All week-days were alike. On Sunday they went to chapel and listened to the chaplain talk about Christ, who, it was said, came to preach deliverance to the captives. The chaplain told the convicts they could save their souls in the world to which they would go when they died, if they believed on Christ. Archie did not understand what it was that he was expected to believe, any more than he had when the sky-pilot at the works had said very much the same thing. It could not be that they expected him to believe that Christ came to preach deliverance to captives such as he. So he paid no attention to the sky-pilot. He found it more interesting to watch the death-squad, who, as likely to go to that world before any of the others, were given seats in the front pews. Near the death-squad were several convicts in chains. They were considered to be extremely bad and greatly in need of religion. The authorities, it seemed, were determined to give them this religion, even if they had to hold them in chains while they did so. In the corners of the chapel, behind protecting iron bars, were guards armed with rifles, who vigilantly watched the convicts while the chaplain preached to them the religion of the gentle Nazarene. The chaplain said it was the religion of the gentle Nazarene, but in reality it was the religion of Moses, or sometimes that of Paul, and even of later men that he preached to the convicts rather than the religion of Jesus. The convicts did not know this, however. Neither did the chaplain.

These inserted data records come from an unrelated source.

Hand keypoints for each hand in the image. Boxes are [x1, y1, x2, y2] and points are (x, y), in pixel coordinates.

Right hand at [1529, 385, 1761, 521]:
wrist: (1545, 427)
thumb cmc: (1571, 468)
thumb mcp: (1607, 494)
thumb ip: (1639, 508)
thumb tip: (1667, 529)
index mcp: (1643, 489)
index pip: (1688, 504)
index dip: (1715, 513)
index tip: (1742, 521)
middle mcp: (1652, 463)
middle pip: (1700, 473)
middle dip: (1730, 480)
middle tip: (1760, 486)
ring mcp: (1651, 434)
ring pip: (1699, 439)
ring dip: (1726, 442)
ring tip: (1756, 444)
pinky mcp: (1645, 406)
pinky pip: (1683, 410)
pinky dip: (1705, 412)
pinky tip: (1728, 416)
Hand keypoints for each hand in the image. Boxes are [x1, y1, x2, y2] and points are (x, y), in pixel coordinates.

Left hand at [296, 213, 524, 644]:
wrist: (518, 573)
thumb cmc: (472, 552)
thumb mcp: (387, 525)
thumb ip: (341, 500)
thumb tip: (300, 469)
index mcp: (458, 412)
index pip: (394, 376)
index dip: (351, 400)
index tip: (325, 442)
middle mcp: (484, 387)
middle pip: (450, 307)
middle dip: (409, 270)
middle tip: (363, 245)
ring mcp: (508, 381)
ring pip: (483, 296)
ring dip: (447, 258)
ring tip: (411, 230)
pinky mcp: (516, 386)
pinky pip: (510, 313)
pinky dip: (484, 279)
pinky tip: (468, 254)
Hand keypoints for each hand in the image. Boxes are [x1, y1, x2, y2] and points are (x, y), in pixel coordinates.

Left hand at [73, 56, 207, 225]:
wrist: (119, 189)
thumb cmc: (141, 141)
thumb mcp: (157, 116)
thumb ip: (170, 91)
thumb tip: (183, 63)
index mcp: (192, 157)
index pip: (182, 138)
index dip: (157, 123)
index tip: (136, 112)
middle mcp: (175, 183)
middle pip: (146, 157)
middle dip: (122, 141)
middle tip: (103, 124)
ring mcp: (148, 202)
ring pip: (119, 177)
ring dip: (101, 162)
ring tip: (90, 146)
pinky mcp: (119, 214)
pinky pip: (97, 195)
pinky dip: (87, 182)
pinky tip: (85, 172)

Yes, the days were exactly alike, especially as to the work, for Archie was required to turn out hundreds of bolts a day; a minimum number was fixed, and this was called a "task." If he did not do this task, he was punished. It was difficult to perform this task; only by toiling incessantly every minute could he succeed. And even then it was hard, for in addition to keeping his eye on his machine, he had to keep his eye on the pile of bolts beside him, for the other convicts would rat; that is, steal from his pile in order to lessen their own tasks. For those bolts that were spoiled, Archie was given no credit; every hour an inspector came around, looked the bolts over and threw out those that were defective. For this toil, which was unpaid and in which he took no pride and found no joy because it was ugly and without any result to him, Archie felt nothing but loathing. This feeling was common among all the men in the shop; they resorted to all sorts of devices to escape it; some of them allowed the machines to snip off the ends of their fingers so they could work no more; others found a friend in Sweeny, the confidence man who was serving a five-year sentence and was detailed as a steward in the hospital. When they were in the hospital, Sweeny would burn the end of a finger with acid, rub dirt on it, and when it festered, amputate the finger.